# TRY IT:
From the entries that follow, copy every line with the word "JSON".

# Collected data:
-=-=-
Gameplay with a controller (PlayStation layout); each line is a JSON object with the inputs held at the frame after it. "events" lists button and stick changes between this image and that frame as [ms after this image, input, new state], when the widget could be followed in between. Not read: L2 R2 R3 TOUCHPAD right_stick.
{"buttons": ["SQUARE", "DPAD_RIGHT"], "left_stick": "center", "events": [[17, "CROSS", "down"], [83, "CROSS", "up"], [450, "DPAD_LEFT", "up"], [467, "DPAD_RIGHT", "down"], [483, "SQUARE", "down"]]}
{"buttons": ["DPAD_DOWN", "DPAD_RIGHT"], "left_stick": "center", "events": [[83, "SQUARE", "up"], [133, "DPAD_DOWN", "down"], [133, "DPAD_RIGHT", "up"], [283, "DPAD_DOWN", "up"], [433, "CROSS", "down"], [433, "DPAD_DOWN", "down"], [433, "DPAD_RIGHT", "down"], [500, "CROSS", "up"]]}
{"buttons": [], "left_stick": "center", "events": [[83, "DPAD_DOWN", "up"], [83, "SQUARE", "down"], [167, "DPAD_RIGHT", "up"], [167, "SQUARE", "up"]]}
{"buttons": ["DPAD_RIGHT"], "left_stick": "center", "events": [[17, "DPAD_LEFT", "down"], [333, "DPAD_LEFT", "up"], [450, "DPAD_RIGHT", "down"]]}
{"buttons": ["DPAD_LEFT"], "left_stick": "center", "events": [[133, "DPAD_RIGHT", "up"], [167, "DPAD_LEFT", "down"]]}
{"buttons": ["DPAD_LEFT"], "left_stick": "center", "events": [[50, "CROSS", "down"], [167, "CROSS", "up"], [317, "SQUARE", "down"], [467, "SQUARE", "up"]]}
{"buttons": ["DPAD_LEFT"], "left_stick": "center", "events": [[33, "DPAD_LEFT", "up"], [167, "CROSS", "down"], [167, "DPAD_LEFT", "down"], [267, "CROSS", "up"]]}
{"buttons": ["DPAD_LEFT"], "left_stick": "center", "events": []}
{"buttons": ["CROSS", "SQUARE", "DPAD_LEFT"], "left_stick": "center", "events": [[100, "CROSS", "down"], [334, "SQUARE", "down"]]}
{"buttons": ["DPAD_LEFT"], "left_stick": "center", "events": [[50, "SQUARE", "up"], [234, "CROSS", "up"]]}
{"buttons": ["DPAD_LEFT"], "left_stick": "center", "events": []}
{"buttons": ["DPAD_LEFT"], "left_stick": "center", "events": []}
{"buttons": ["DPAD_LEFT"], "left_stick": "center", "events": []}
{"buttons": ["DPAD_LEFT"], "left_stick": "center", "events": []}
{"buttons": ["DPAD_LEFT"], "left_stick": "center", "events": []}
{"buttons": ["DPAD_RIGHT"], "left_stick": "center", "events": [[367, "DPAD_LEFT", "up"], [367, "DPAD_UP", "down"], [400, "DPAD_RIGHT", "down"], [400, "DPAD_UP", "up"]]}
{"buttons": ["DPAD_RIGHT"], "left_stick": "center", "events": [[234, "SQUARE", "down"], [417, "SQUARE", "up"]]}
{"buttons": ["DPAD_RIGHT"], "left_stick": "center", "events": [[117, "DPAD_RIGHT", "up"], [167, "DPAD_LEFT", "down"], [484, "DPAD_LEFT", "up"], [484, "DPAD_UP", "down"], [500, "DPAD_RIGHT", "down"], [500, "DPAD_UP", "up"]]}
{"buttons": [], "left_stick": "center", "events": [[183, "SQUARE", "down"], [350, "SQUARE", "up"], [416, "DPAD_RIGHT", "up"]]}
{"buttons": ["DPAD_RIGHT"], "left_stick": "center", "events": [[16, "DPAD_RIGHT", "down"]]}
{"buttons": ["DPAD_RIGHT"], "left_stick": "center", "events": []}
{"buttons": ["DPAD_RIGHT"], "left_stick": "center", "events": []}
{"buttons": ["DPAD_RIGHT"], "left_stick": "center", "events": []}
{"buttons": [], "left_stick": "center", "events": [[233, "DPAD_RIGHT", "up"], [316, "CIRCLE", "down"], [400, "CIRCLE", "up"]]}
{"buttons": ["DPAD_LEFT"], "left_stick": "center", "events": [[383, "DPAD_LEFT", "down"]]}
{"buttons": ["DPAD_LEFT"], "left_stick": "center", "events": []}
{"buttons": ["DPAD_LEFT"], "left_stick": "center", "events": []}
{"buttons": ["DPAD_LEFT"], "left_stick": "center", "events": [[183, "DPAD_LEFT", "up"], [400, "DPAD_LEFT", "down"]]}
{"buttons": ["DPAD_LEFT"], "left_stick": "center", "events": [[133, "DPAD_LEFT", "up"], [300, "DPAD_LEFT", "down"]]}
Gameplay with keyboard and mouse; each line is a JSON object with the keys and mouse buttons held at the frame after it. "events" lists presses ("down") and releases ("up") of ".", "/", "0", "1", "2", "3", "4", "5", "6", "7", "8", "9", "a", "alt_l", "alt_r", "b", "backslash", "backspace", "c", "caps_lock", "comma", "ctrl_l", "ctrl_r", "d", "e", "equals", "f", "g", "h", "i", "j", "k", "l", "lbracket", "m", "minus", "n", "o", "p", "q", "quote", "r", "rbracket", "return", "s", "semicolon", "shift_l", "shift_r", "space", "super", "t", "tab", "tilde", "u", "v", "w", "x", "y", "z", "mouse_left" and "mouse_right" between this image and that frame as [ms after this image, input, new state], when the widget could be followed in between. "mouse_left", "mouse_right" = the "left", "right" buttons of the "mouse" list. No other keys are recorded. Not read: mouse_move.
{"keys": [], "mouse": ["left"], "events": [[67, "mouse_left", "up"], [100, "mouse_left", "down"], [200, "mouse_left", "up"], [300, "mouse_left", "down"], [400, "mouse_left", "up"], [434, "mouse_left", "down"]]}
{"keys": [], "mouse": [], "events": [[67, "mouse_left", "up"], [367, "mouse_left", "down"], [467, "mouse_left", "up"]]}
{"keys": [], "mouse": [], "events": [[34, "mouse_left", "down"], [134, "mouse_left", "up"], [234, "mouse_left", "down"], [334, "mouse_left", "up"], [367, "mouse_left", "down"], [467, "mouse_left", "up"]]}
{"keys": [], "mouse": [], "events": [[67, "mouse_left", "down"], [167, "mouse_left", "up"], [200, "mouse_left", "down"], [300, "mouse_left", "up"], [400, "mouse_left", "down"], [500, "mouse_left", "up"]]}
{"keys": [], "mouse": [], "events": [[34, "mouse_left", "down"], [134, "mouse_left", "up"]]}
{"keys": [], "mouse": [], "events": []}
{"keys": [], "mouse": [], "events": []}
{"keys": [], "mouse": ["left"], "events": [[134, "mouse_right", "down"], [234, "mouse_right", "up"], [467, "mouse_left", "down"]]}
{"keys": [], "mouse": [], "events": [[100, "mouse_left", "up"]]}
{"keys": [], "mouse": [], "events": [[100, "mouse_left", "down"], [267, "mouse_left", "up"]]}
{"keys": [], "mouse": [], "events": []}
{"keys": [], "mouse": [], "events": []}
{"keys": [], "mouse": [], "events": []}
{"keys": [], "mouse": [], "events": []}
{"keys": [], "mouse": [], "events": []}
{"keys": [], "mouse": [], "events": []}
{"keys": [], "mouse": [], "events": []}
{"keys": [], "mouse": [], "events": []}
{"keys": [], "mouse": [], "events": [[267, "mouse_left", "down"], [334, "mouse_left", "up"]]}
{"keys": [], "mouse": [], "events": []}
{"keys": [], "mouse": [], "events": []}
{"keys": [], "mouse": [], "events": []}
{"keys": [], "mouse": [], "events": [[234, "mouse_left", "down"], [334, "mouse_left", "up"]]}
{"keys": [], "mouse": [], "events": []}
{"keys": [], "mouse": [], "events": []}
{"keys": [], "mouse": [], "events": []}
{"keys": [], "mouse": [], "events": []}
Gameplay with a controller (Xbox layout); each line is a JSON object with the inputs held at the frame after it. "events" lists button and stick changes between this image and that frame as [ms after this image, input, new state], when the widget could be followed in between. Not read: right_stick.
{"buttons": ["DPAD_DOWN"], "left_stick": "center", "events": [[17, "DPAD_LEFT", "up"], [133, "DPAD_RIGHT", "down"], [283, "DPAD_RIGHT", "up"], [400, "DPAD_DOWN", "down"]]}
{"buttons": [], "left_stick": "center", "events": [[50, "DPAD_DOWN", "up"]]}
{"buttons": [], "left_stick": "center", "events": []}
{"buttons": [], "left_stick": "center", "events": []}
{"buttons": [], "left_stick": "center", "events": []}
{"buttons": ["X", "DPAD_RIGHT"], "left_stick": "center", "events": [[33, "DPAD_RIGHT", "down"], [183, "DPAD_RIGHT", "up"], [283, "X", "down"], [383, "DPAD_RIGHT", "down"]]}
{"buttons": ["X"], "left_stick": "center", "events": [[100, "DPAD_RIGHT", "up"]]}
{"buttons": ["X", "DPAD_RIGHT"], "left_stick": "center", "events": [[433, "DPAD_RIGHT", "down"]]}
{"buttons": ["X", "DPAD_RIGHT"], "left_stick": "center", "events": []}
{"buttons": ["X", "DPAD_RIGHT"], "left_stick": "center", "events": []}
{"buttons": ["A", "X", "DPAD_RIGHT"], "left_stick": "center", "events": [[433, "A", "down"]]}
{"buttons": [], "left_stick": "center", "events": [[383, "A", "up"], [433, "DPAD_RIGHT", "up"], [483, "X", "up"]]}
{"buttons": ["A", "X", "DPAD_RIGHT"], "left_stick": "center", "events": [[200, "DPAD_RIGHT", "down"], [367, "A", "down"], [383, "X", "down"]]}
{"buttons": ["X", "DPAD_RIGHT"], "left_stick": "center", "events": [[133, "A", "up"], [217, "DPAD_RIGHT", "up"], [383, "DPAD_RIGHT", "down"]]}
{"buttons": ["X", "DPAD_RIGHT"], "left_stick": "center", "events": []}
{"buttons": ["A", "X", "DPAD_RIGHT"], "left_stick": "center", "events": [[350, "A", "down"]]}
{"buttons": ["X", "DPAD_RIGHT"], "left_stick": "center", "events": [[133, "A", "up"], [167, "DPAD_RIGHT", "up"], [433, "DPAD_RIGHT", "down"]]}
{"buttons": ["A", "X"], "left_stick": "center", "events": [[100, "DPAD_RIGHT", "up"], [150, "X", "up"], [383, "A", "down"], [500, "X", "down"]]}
-=-=-
# TASK OUTPUT:
Gameplay with a controller (PlayStation layout); each line is a JSON object with the inputs held at the frame after it. "events" lists button and stick changes between this image and that frame as [ms after this image, input, new state], when the widget could be followed in between. Not read: L2 R2 R3 TOUCHPAD right_stick.
Gameplay with keyboard and mouse; each line is a JSON object with the keys and mouse buttons held at the frame after it. "events" lists presses ("down") and releases ("up") of ".", "/", "0", "1", "2", "3", "4", "5", "6", "7", "8", "9", "a", "alt_l", "alt_r", "b", "backslash", "backspace", "c", "caps_lock", "comma", "ctrl_l", "ctrl_r", "d", "e", "equals", "f", "g", "h", "i", "j", "k", "l", "lbracket", "m", "minus", "n", "o", "p", "q", "quote", "r", "rbracket", "return", "s", "semicolon", "shift_l", "shift_r", "space", "super", "t", "tab", "tilde", "u", "v", "w", "x", "y", "z", "mouse_left" and "mouse_right" between this image and that frame as [ms after this image, input, new state], when the widget could be followed in between. "mouse_left", "mouse_right" = the "left", "right" buttons of the "mouse" list. No other keys are recorded. Not read: mouse_move.
Gameplay with a controller (Xbox layout); each line is a JSON object with the inputs held at the frame after it. "events" lists button and stick changes between this image and that frame as [ms after this image, input, new state], when the widget could be followed in between. Not read: right_stick.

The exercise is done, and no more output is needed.